Extrait choisi:
Ofer Cassif, député israélien : « La reconnaissance de la Palestine ne doit pas être une monnaie d’échange mais une véritable politique de paix »

Ces dernières semaines, des centaines de militants israéliens se sont rassemblés le week-end près de la frontière de la bande de Gaza. Contrairement aux soldats qui se préparent à une nouvelle vague de massacres sans fin, ces militants sont venus pour lutter pour la paix et protester contre les effusions de sang incessantes. J’étais parmi eux, brandissant des pancartes à l’effigie de Palestiniens innocents massacrés à Gaza, dans ce qui ne peut être qualifié que d’un seul mot : génocide.

Ce qui se déroule à Gaza depuis 20 mois n’est en aucun cas une guerre. La guerre moderne est définie comme un conflit armé prolongé et organisé entre deux groupes, une hostilité entre deux parties belligérantes. Mais en réalité, Israël lutte contre tout un peuple, dans un effort brutal pour l’éradiquer en tant que peuple souverain. « La guerre est la continuation de la politique par d’autres moyens », a déclaré Carl von Clausewitz. Il pensait que les actions militaires étaient un moyen d’atteindre des fins politiques spécifiques.

Consigne A:
Résumez l'extrait choisi en deux phrases.
Consigne B:
Renvoyez à l'identique, s'il vous plaît, la partie de la liste qui s'ouvre sur la ligne contenant « The Board 6 » et va jusqu'à la fin de la liste, bornes incluses, sans reproduire les images.

Entrées extraites:
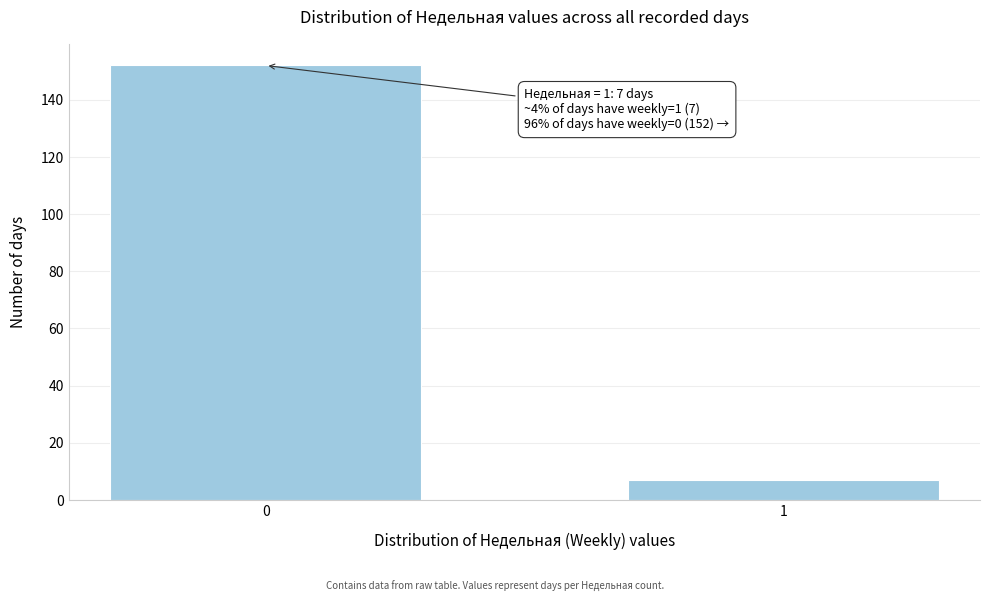

Reading left to right, extract all data points from this chart.

0=152	1=7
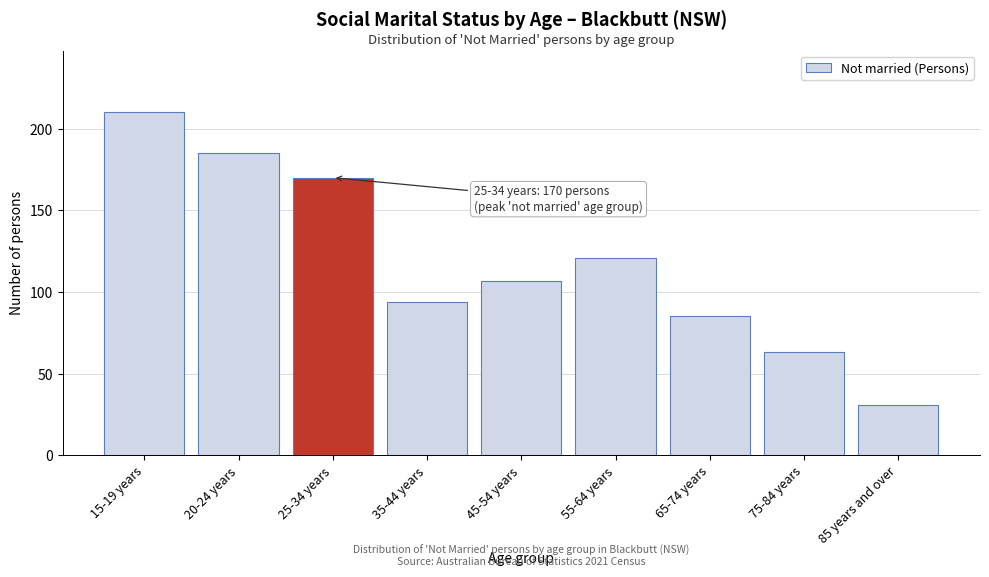

Reading left to right, what are all the values shown in this chart?

210	185	170	94	107	121	85	63	31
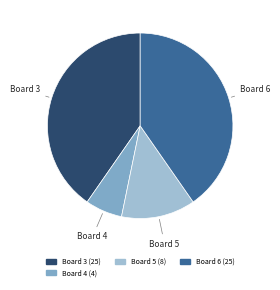

The Board 6 slice represents 40% of the pie. True or false?

True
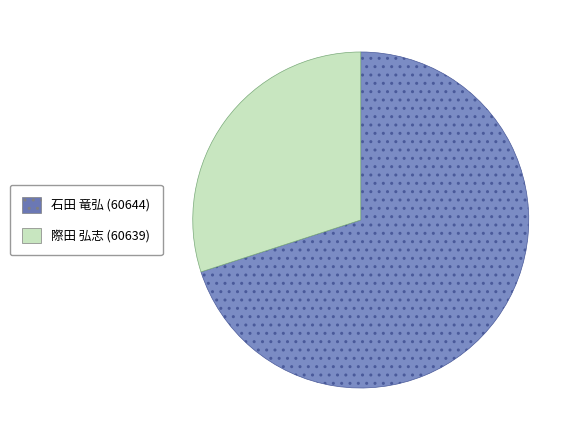

Which slice is the smallest?

際田 弘志 (60639)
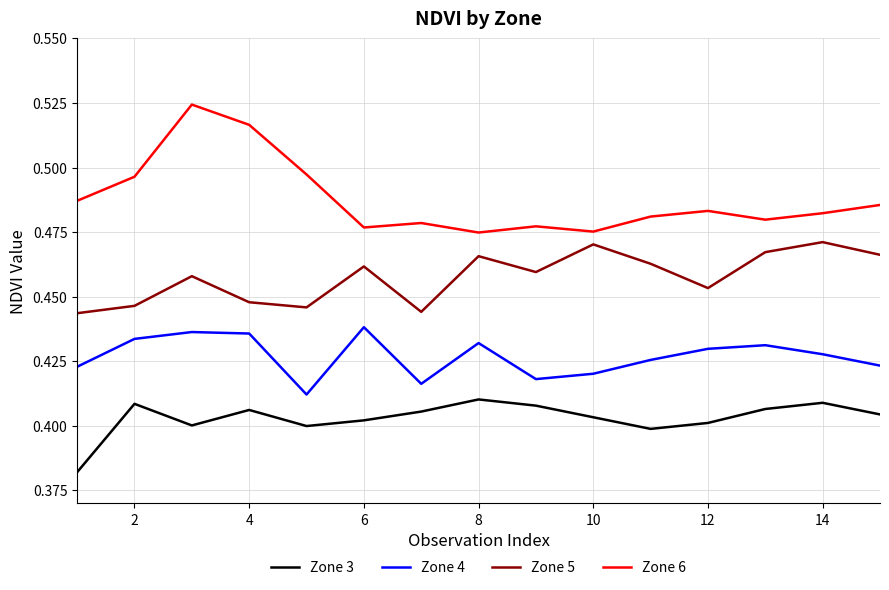

Rank the series by their maximum value, from lowest to highest.

Zone 3, Zone 4, Zone 5, Zone 6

Résultat de l'exercice A:
Le texte relate la participation de son auteur à des rassemblements de centaines de militants israéliens près de la frontière de Gaza, venus lutter pour la paix et protester contre les effusions de sang, avec des pancartes montrant des Palestiniens tués dans ce qu'il qualifie de génocide. Il affirme que ce qui se déroule à Gaza depuis 20 mois n'est pas une guerre, car Israël lutte selon lui contre tout un peuple pour l'éradiquer en tant que peuple souverain.

Résultat de l'exercice B:
The Board 6 slice represents 40% of the pie. True or false?

True

Which slice is the smallest?

際田 弘志 (60639)

Rank the series by their maximum value, from lowest to highest.

Zone 3, Zone 4, Zone 5, Zone 6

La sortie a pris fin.